Et vous arriviez à communiquer avec le public ?
Steeven – Non !
Patrick – Ils ne comprennent pas vraiment l’anglais, ni le français.
Steeven – On essaie de parler en espagnol, de mélanger l’espagnol, l’anglais, le français et l’italien. Et puis on réussissait à se faire servir une bière ou une coupe de vin.

Ça fait 7 ans que Le Couleur existe et P.O.P. est seulement votre deuxième album, sorti en octobre dernier ?
Laurence – On avait un premier album, Origami, et ensuite on s’est plutôt lancé dans les EP. On ne s’est pas posé la question du pourquoi.
Steeven – En 2010, avec Origiami, on était indé de chez indé. On était nous trois plus un autre bassiste à l’époque, il n’y avait rien d’autre. Pour la sortie de Voyage Love, on avait une structure : un gérant, un attaché de presse. On a monté un label Lisbon Lux Records. Après ça, on était un peu plus considéré, on se sentait plus encadré. Donc Origami c’est un vrai disque, on y a mis du temps et de l’énergie mais sa promotion n’a pas duré plus de 3h (ils rient).

« On a toujours aimé les albums-concepts. »

Et la sortie de ce nouvel album, P.O.P, vous la vivez comment ?
Steeven – C’est la continuité.
Laurence – On s’est fait plaisir avec cet album.
Steeven – Charlie [ndlr, la fille de Steeven et Laurence, qui se promène entre ses parents et commence à babiller] était là aussi. Ça n’a rien changé au disque, ça a juste un peu reporté sa sortie. On était tous les trois dans notre studio à Montréal, avec nos machines, on était maître de notre temps, du matériel qu’on utilisait, on connaît tout par cœur dans ce lieu. C’était un walk in the park, c’était vraiment facile de faire ce disque là. On nous a souvent posé la question « est-ce qu’il y a eu des embûches avec la grossesse ? ».  À un moment Laurence nous a dit qu’elle ne pouvait plus enregistrer, ça lui donnait des contractions. Donc ça nous a retardé peut-être d’un mois, mais c’est quoi un mois dans la vie d’un band ?

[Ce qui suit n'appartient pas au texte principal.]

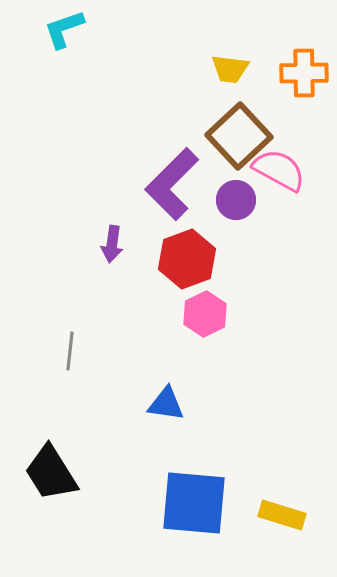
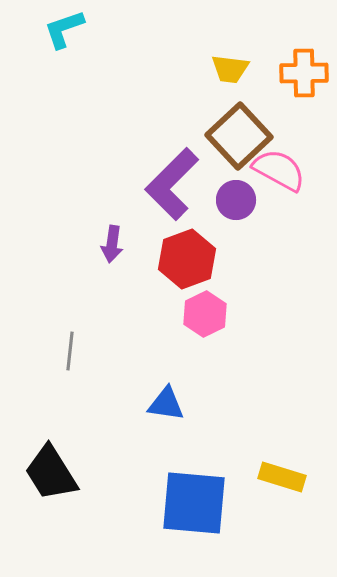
yellow rectangle: moved 38 px up
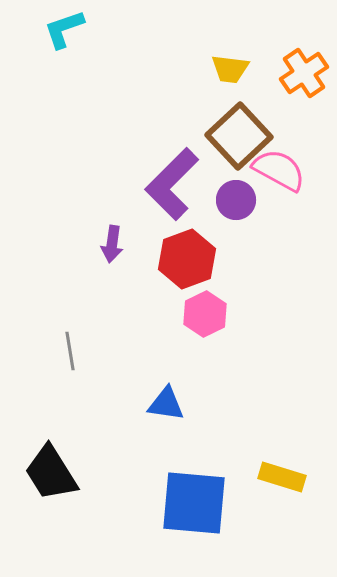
orange cross: rotated 33 degrees counterclockwise
gray line: rotated 15 degrees counterclockwise
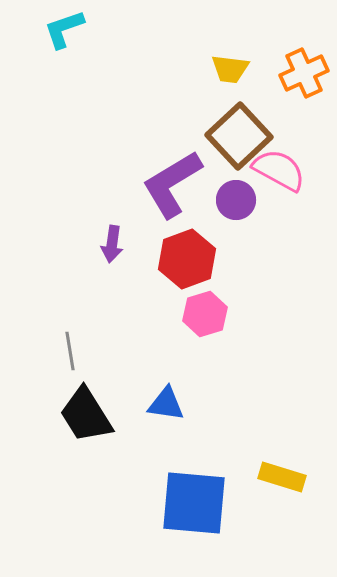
orange cross: rotated 9 degrees clockwise
purple L-shape: rotated 14 degrees clockwise
pink hexagon: rotated 9 degrees clockwise
black trapezoid: moved 35 px right, 58 px up
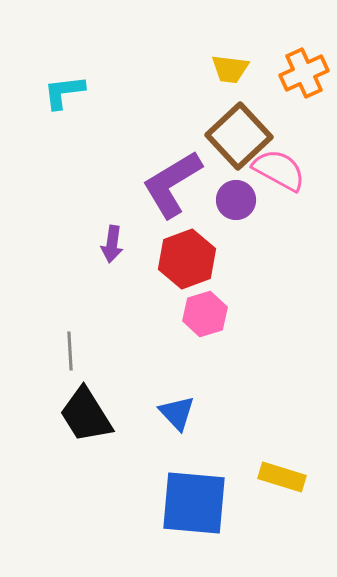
cyan L-shape: moved 63 px down; rotated 12 degrees clockwise
gray line: rotated 6 degrees clockwise
blue triangle: moved 11 px right, 9 px down; rotated 39 degrees clockwise
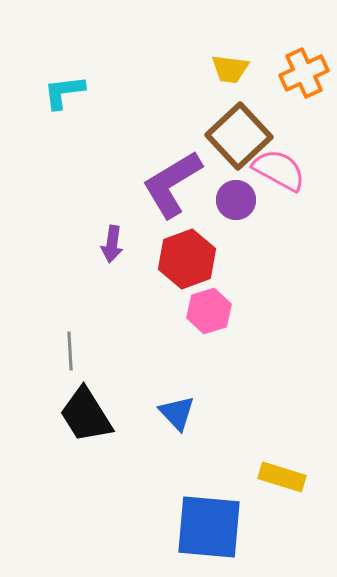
pink hexagon: moved 4 px right, 3 px up
blue square: moved 15 px right, 24 px down
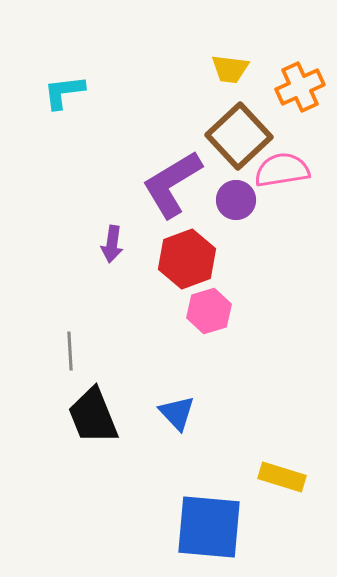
orange cross: moved 4 px left, 14 px down
pink semicircle: moved 3 px right; rotated 38 degrees counterclockwise
black trapezoid: moved 7 px right, 1 px down; rotated 10 degrees clockwise
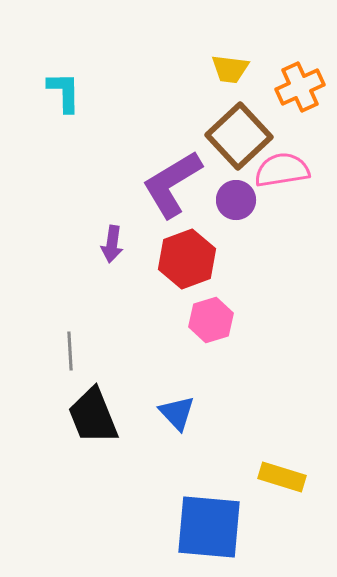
cyan L-shape: rotated 96 degrees clockwise
pink hexagon: moved 2 px right, 9 px down
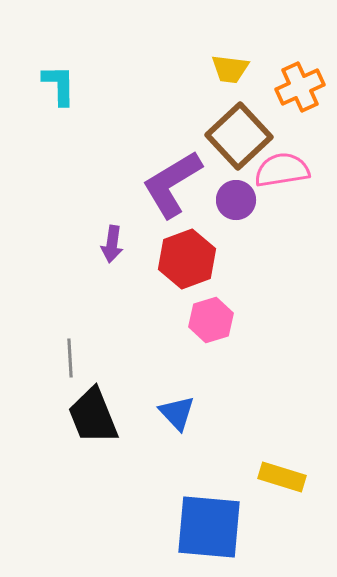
cyan L-shape: moved 5 px left, 7 px up
gray line: moved 7 px down
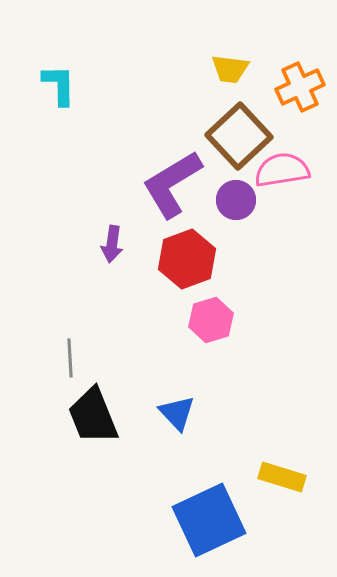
blue square: moved 7 px up; rotated 30 degrees counterclockwise
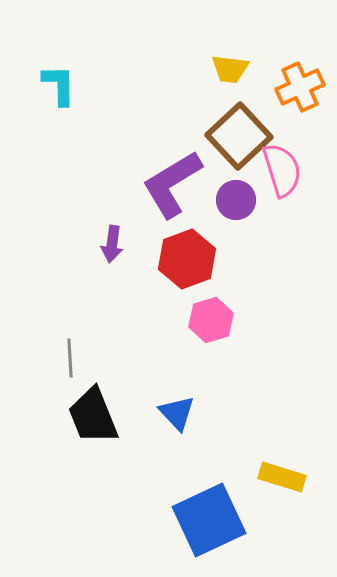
pink semicircle: rotated 82 degrees clockwise
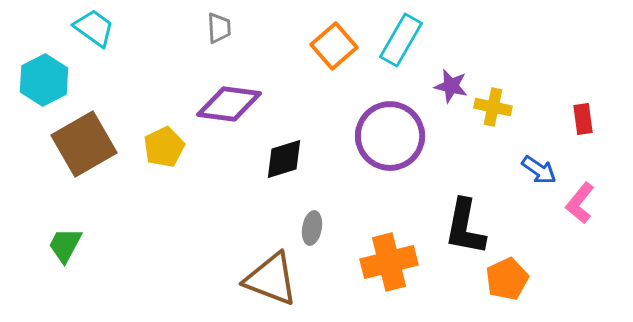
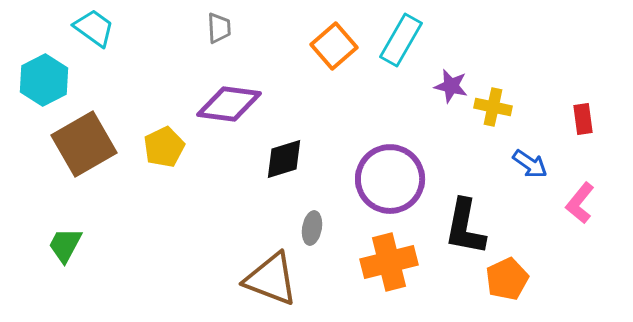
purple circle: moved 43 px down
blue arrow: moved 9 px left, 6 px up
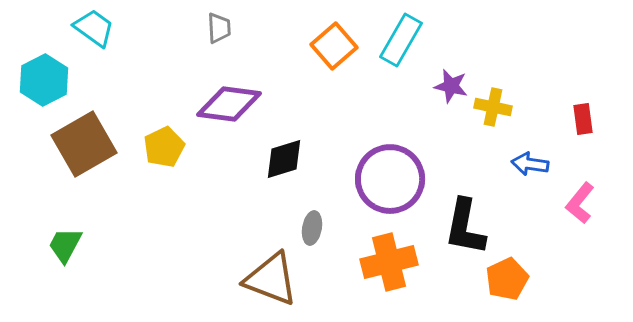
blue arrow: rotated 153 degrees clockwise
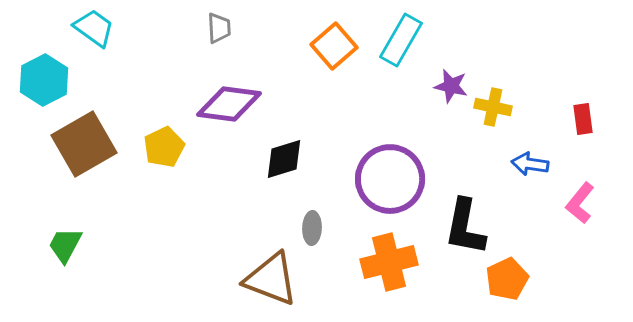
gray ellipse: rotated 8 degrees counterclockwise
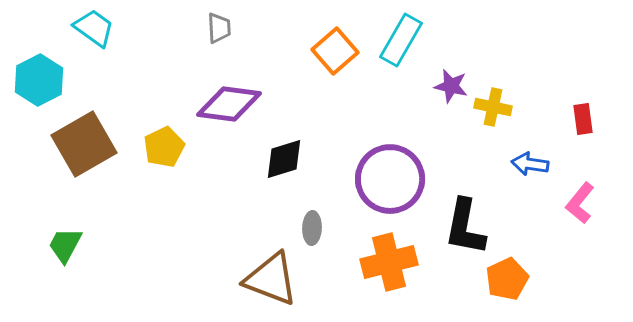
orange square: moved 1 px right, 5 px down
cyan hexagon: moved 5 px left
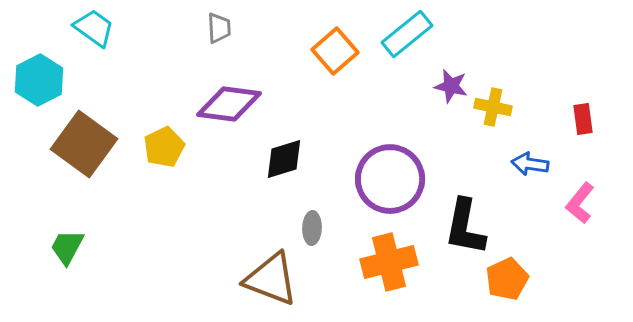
cyan rectangle: moved 6 px right, 6 px up; rotated 21 degrees clockwise
brown square: rotated 24 degrees counterclockwise
green trapezoid: moved 2 px right, 2 px down
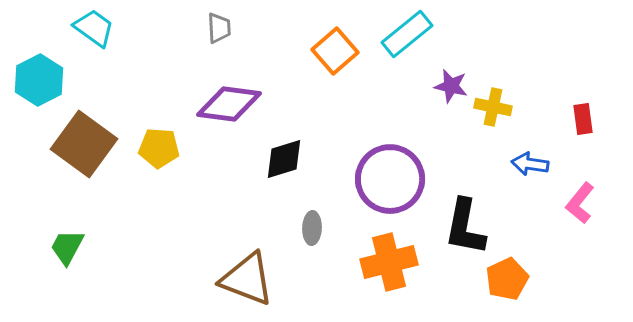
yellow pentagon: moved 5 px left, 1 px down; rotated 30 degrees clockwise
brown triangle: moved 24 px left
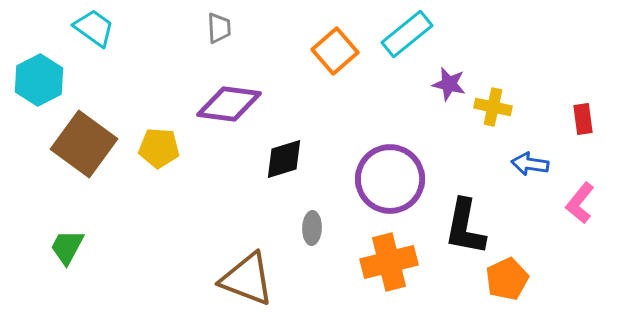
purple star: moved 2 px left, 2 px up
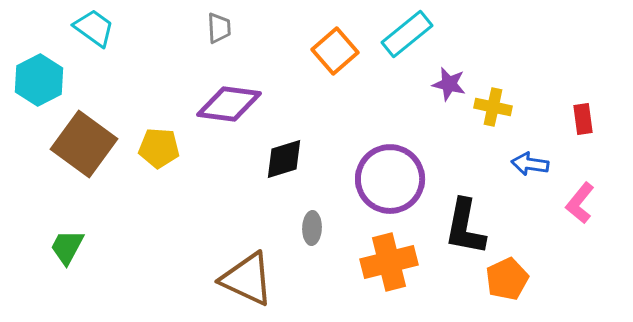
brown triangle: rotated 4 degrees clockwise
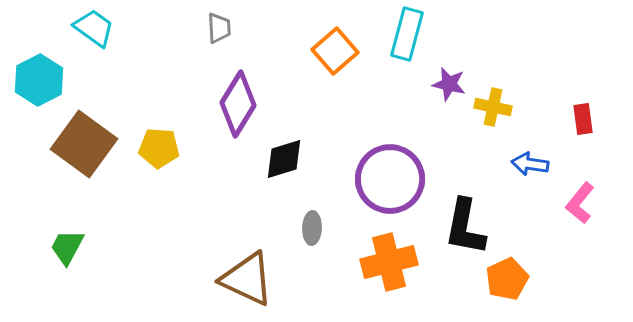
cyan rectangle: rotated 36 degrees counterclockwise
purple diamond: moved 9 px right; rotated 66 degrees counterclockwise
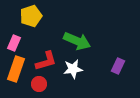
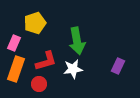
yellow pentagon: moved 4 px right, 7 px down
green arrow: rotated 56 degrees clockwise
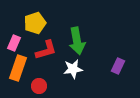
red L-shape: moved 11 px up
orange rectangle: moved 2 px right, 1 px up
red circle: moved 2 px down
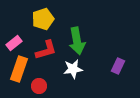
yellow pentagon: moved 8 px right, 4 px up
pink rectangle: rotated 28 degrees clockwise
orange rectangle: moved 1 px right, 1 px down
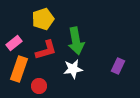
green arrow: moved 1 px left
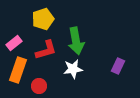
orange rectangle: moved 1 px left, 1 px down
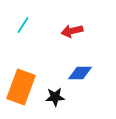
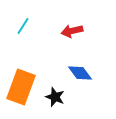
cyan line: moved 1 px down
blue diamond: rotated 55 degrees clockwise
black star: rotated 24 degrees clockwise
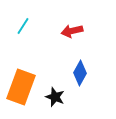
blue diamond: rotated 65 degrees clockwise
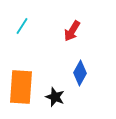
cyan line: moved 1 px left
red arrow: rotated 45 degrees counterclockwise
orange rectangle: rotated 16 degrees counterclockwise
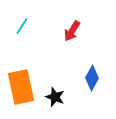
blue diamond: moved 12 px right, 5 px down
orange rectangle: rotated 16 degrees counterclockwise
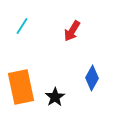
black star: rotated 18 degrees clockwise
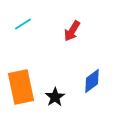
cyan line: moved 1 px right, 2 px up; rotated 24 degrees clockwise
blue diamond: moved 3 px down; rotated 25 degrees clockwise
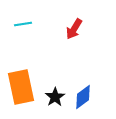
cyan line: rotated 24 degrees clockwise
red arrow: moved 2 px right, 2 px up
blue diamond: moved 9 px left, 16 px down
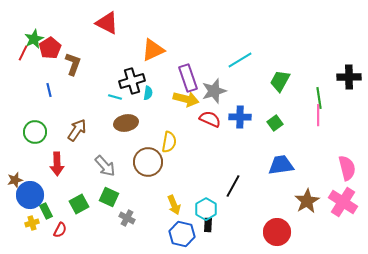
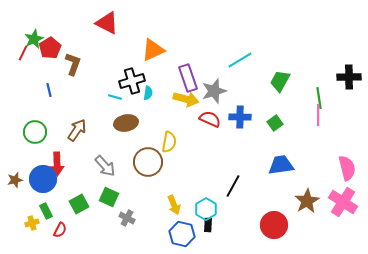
blue circle at (30, 195): moved 13 px right, 16 px up
red circle at (277, 232): moved 3 px left, 7 px up
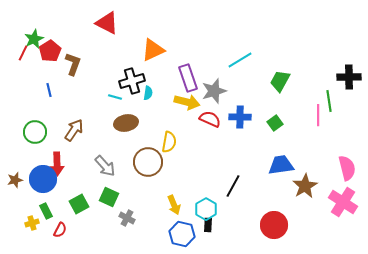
red pentagon at (50, 48): moved 3 px down
green line at (319, 98): moved 10 px right, 3 px down
yellow arrow at (186, 99): moved 1 px right, 3 px down
brown arrow at (77, 130): moved 3 px left
brown star at (307, 201): moved 2 px left, 15 px up
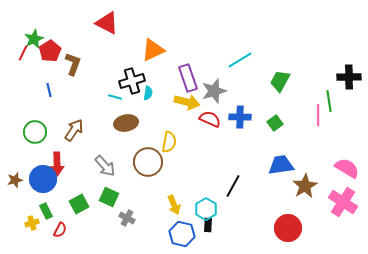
pink semicircle at (347, 168): rotated 45 degrees counterclockwise
red circle at (274, 225): moved 14 px right, 3 px down
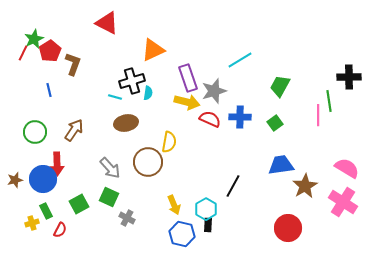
green trapezoid at (280, 81): moved 5 px down
gray arrow at (105, 166): moved 5 px right, 2 px down
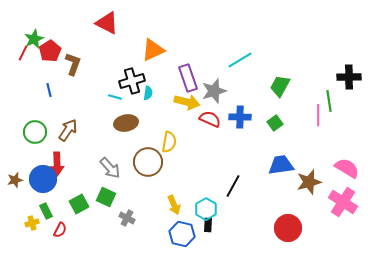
brown arrow at (74, 130): moved 6 px left
brown star at (305, 186): moved 4 px right, 4 px up; rotated 15 degrees clockwise
green square at (109, 197): moved 3 px left
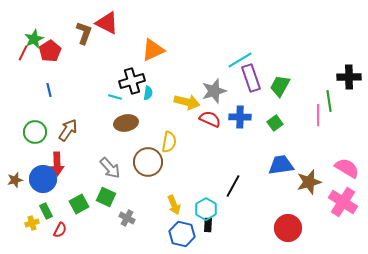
brown L-shape at (73, 64): moved 11 px right, 31 px up
purple rectangle at (188, 78): moved 63 px right
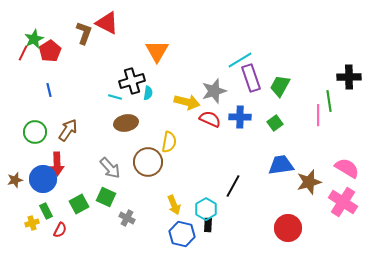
orange triangle at (153, 50): moved 4 px right, 1 px down; rotated 35 degrees counterclockwise
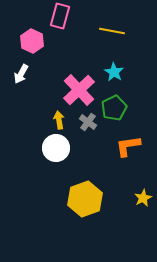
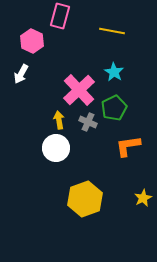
gray cross: rotated 12 degrees counterclockwise
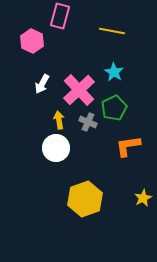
white arrow: moved 21 px right, 10 px down
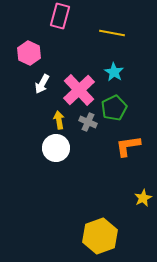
yellow line: moved 2 px down
pink hexagon: moved 3 px left, 12 px down
yellow hexagon: moved 15 px right, 37 px down
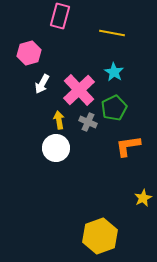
pink hexagon: rotated 20 degrees clockwise
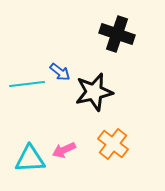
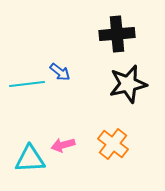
black cross: rotated 24 degrees counterclockwise
black star: moved 34 px right, 8 px up
pink arrow: moved 1 px left, 5 px up; rotated 10 degrees clockwise
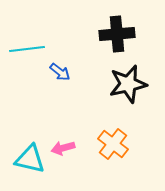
cyan line: moved 35 px up
pink arrow: moved 3 px down
cyan triangle: rotated 16 degrees clockwise
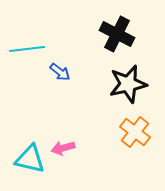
black cross: rotated 32 degrees clockwise
orange cross: moved 22 px right, 12 px up
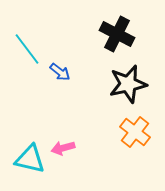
cyan line: rotated 60 degrees clockwise
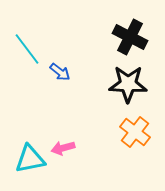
black cross: moved 13 px right, 3 px down
black star: rotated 15 degrees clockwise
cyan triangle: rotated 24 degrees counterclockwise
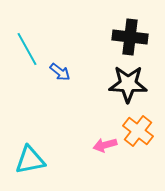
black cross: rotated 20 degrees counterclockwise
cyan line: rotated 8 degrees clockwise
orange cross: moved 3 px right, 1 px up
pink arrow: moved 42 px right, 3 px up
cyan triangle: moved 1 px down
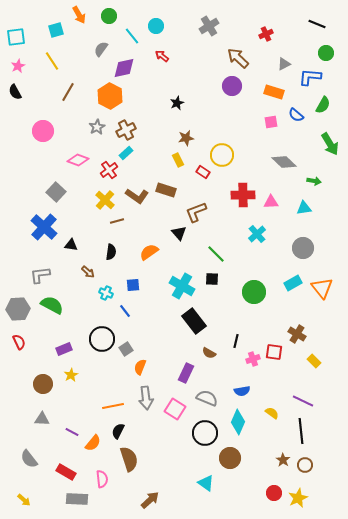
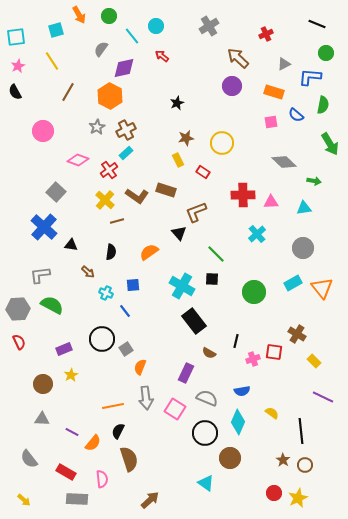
green semicircle at (323, 105): rotated 18 degrees counterclockwise
yellow circle at (222, 155): moved 12 px up
purple line at (303, 401): moved 20 px right, 4 px up
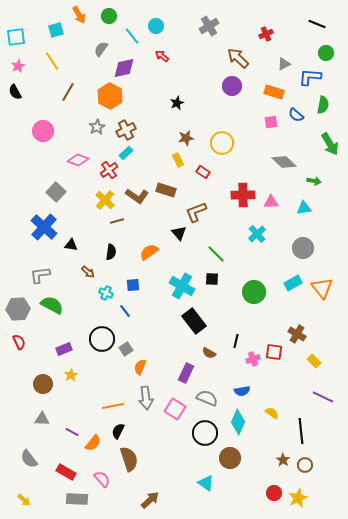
pink semicircle at (102, 479): rotated 36 degrees counterclockwise
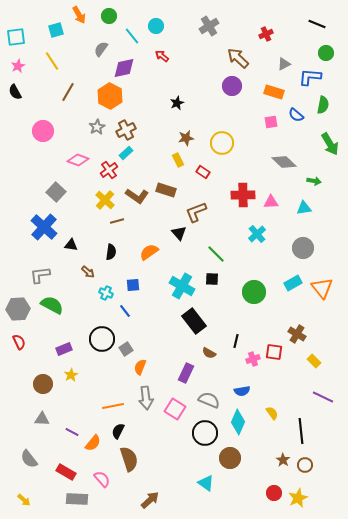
gray semicircle at (207, 398): moved 2 px right, 2 px down
yellow semicircle at (272, 413): rotated 16 degrees clockwise
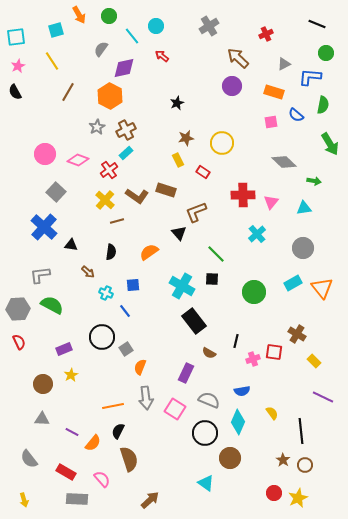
pink circle at (43, 131): moved 2 px right, 23 px down
pink triangle at (271, 202): rotated 49 degrees counterclockwise
black circle at (102, 339): moved 2 px up
yellow arrow at (24, 500): rotated 32 degrees clockwise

Votre album raconte une histoire ?
Laurence – On a toujours aimé les albums-concepts : Gainsbourg et son Histoire de Mélodie Nelson, par exemple. Enceinte je n’avais pas tellement d’inspiration. Il a fallu qu’on trouve un fil conducteur pour écrire des textes. On était allé en voyage en Floride, en basse-saison, les hôtels étaient vides. Ça faisait penser à une ville fantôme, qui a eu une espèce d’heure de gloire puis a été abandonnée.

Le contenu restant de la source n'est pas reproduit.